Le laboratoire Caltech de Hood a joué un rôle clé dans le développement d’une large gamme d’outils, notamment des instruments permettant aux biologistes de lire et d’écrire des séquences d’acides aminés et des machines capables d’enchaîner les nucléotides d’ADN (les lettres du code génétique). Peut-être le plus célèbre, en 1986, il a aidé à inventer le séquenceur automatique d’ADN, une machine capable de lire rapidement les nucléotides dans le génome et de déterminer leur ordre; il a ouvert la voie au Human Genome Project, l’effort de 3 milliards de dollars sur 13 ans pour produire la première ébauche d’un génome humain complet.

Dans les années qui ont suivi, Hood a plaidé pour une réinvention des soins de santé modernes qui s’appuyaient sur les nouveaux outils de la biologie moléculaire pour collecter des données auprès de patients individuels: séquences génomiques et inventaires complets des protéines circulant dans le sang.

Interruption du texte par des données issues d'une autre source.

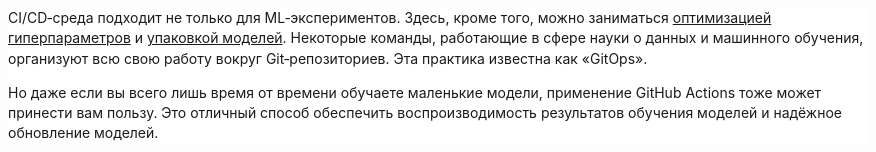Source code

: CI/CD‑среда подходит не только для ML‑экспериментов. Здесь, кроме того, можно заниматься [оптимизацией гиперпараметров](https://neptune.ai/blog/how-to-optimize-hyperparameter-search) и [упаковкой моделей](https://neptune.ai/blog/ml-model-serving-best-tools). Некоторые команды, работающие в сфере науки о данных и машинного обучения, организуют всю свою работу вокруг Git‑репозиториев. Эта практика известна как «GitOps».

Но даже если вы всего лишь время от времени обучаете маленькие модели, применение GitHub Actions тоже может принести вам пользу. Это отличный способ обеспечить воспроизводимость результатов обучения моделей и надёжное обновление моделей.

Ces données pourraient ensuite être analysées, en utilisant les premiers systèmes d’apprentissage automatique et de reconnaissance de formes pour extraire des modèles et des corrélations intéressants. Les connaissances pourraient être exploitées pour maximiser la santé d’une personne et éviter les maladies bien plus tôt que possible.

Tout cela avait un sens scientifique parfait. Mais près de deux décennies après l’achèvement du projet sur le génome humain en 2003, et malgré de nombreux progrès dans les sciences génomiques ainsi que dans la science des données, la révolution prévue par Hood dans les soins de santé n’est toujours pas arrivée.

Hood dit qu’une des raisons est que les outils étaient chers. Maintenant, cependant, un génome peut être séquencé pour 300 $ ou moins. Et, dit-il, les chercheurs ont eu accès à des outils de calcul «qui peuvent vraiment intégrer les données et transformer les données en connaissances».

Mais le plus gros obstacle est que le système de santé est inefficace et résistant au changement. Il y a un «manque de compréhension sur l’importance d’obtenir divers types de données et de les intégrer», dit Hood. «La plupart des médecins sont allés à l’école de médecine il y a cinq, 10 ou 20 ans, et ils n’ont jamais rien appris à ce sujet.»

«Tout le monde est très occupé et changer prend du temps, il faut donc convaincre les dirigeants ainsi que les médecins que c’est dans leur intérêt», dit-il. «Tout cela s’est avéré être beaucoup plus difficile que je ne l’aurais jamais pensé.»

Cours de pandémie

Ces jours-ci, Hood pousse toujours fort, et malgré les années de frustration, il est typiquement optimiste. L’une des raisons de son espoir renouvelé est qu’il a enfin facilement accès aux patients et à l’argent nécessaire pour commencer sa prochaine grande expérience.

En 2016, ISB a fusionné avec Providence Health & Services à Seattle, un vaste réseau avec 51 hôpitaux, des milliards de dollars en espèces et une soif de développer un programme de recherche plus robuste.

Peu de temps après la fusion, Hood parlait d’une campagne incroyablement ambitieuse pour lancer ce qu’il appelle le Million Person Project. Il appliquerait le phénotypage et l’analyse génétique, oui, à un million de personnes. En janvier 2020, Hood a lancé un projet pilote, ayant recruté 5000 patients et commencé à séquencer leurs génomes.